__ESSAYEZ__: Recopiez fidèlement le passage de l’article sur l’or qui va de « Pas de risque » à « soutiennent le cours. ».

__EXTRAIT FOURNI__:
============

L’or demeure l’un des refuges privilégiés des marchés : lorsque la conjoncture se dégrade, les investisseurs se tournent vers ce métal précieux. Son image de sécurité est souvent perçue comme supérieure à celle d’autres monnaies, y compris le franc suisse. Depuis le début de l’année, l’or progresse de plus de 40 %, et sa valeur a doublé depuis fin 2022.

Plusieurs facteurs expliquent cette dynamique. Les banques centrales en achètent par kilos, mais c’est surtout la nervosité des investisseurs qui pousse à y recourir face à l’instabilité géopolitique et à la montée des dettes publiques.

La Suisse n’est pas en reste : elle détient la plus grande part d’or par habitant, avec environ 118 grammes chacun, une réserve majeure logée dans les coffres de la Banque nationale.

Conventions anciennes et valeur de l’or

Cette fascination remonte à des millénaires. Christian Grataloup, géohistorien, rappelle que « depuis plus de 2500 ans, le monde méditerranéen, le Moyen-Orient, l’Iran, l’Inde du Nord, la Chine et ses périphéries comme le Japon » ont utilisé l’or et en ont fait le conservateur de la valeur.

Selon l’expert, l’or repose sur une convention ancienne qui n’est pas universelle : « ce qui existait ailleurs n’était pas systématiquement un métal précieux. En Amérique, au sud de l’Afrique ou en Océanie, on échangeait avec des objets tels que des cabosses de cacao, des coquillages, des cauris ou des perles. »

L’or n’a de valeur que si l’on croit en lui. La confiance est au cœur même des monnaies : il faut croire en la crédibilité des banques centrales qui émettent des billets et, pour l’or, croire en sa rareté et sa valeur intrinsèque. Daniel Varela, responsable des investissements de la banque Piguet Galland, rappelle : « La quantité d’or dans le monde est déterminée. On peut extraire plus, mais la réserve sous terre est limitée. Contrairement aux monnaies papier qu’on peut imprimer à l’infini. »

Pas de risque d’inflation et stock limité

La planche à billets peut engendrer de l’inflation, ce qui n’est pas le cas pour l’or dont le stock est limité. En conséquence, les économies stockées en or ne courent pas le risque de dépréciation, sauf si le cours chute néanmoins. Or, cette année, la hausse est d’autant plus marquée que les tensions sur la dette et d’autres facteurs soutiennent le cours.

Outre les dettes publiques croissantes, la politique économique américaine et les incertitudes entourant le dollar alimentent l’attrait pour l’or, qui est aussi perçu comme la monnaie des scénarios d’effondrement potentiel du système mondial.

« Tant qu’il y aura des acteurs prêts à se procurer de l’or, il vaut la peine de le thésauriser », conclut Grataloup. « D’ailleurs, qu’est-ce qui est plus rassurant que cette possibilité en temps de grande agitation ? Pas grand-chose. On peut stocker des ressources comme l’huile ou la farine pour un bunker, mais l’or demeure liquide et échangeable dès qu’il y a ouverture et usage. »

Cette convention pourrait disparaître, admet le géohistorien, mais pour l’instant, le métal jaune demeure le pari le moins risqué.

============

__BLOC DE DONNÉES__:
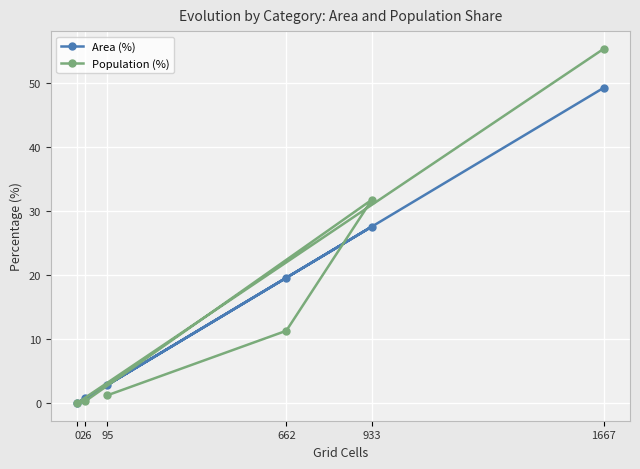

What value does the Population (%) series have at 1667?

55.4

============

__CORRIGÉ__:
Pas de risque d’inflation et stock limité

La planche à billets peut engendrer de l’inflation, ce qui n’est pas le cas pour l’or dont le stock est limité. En conséquence, les économies stockées en or ne courent pas le risque de dépréciation, sauf si le cours chute néanmoins. Or, cette année, la hausse est d’autant plus marquée que les tensions sur la dette et d’autres facteurs soutiennent le cours.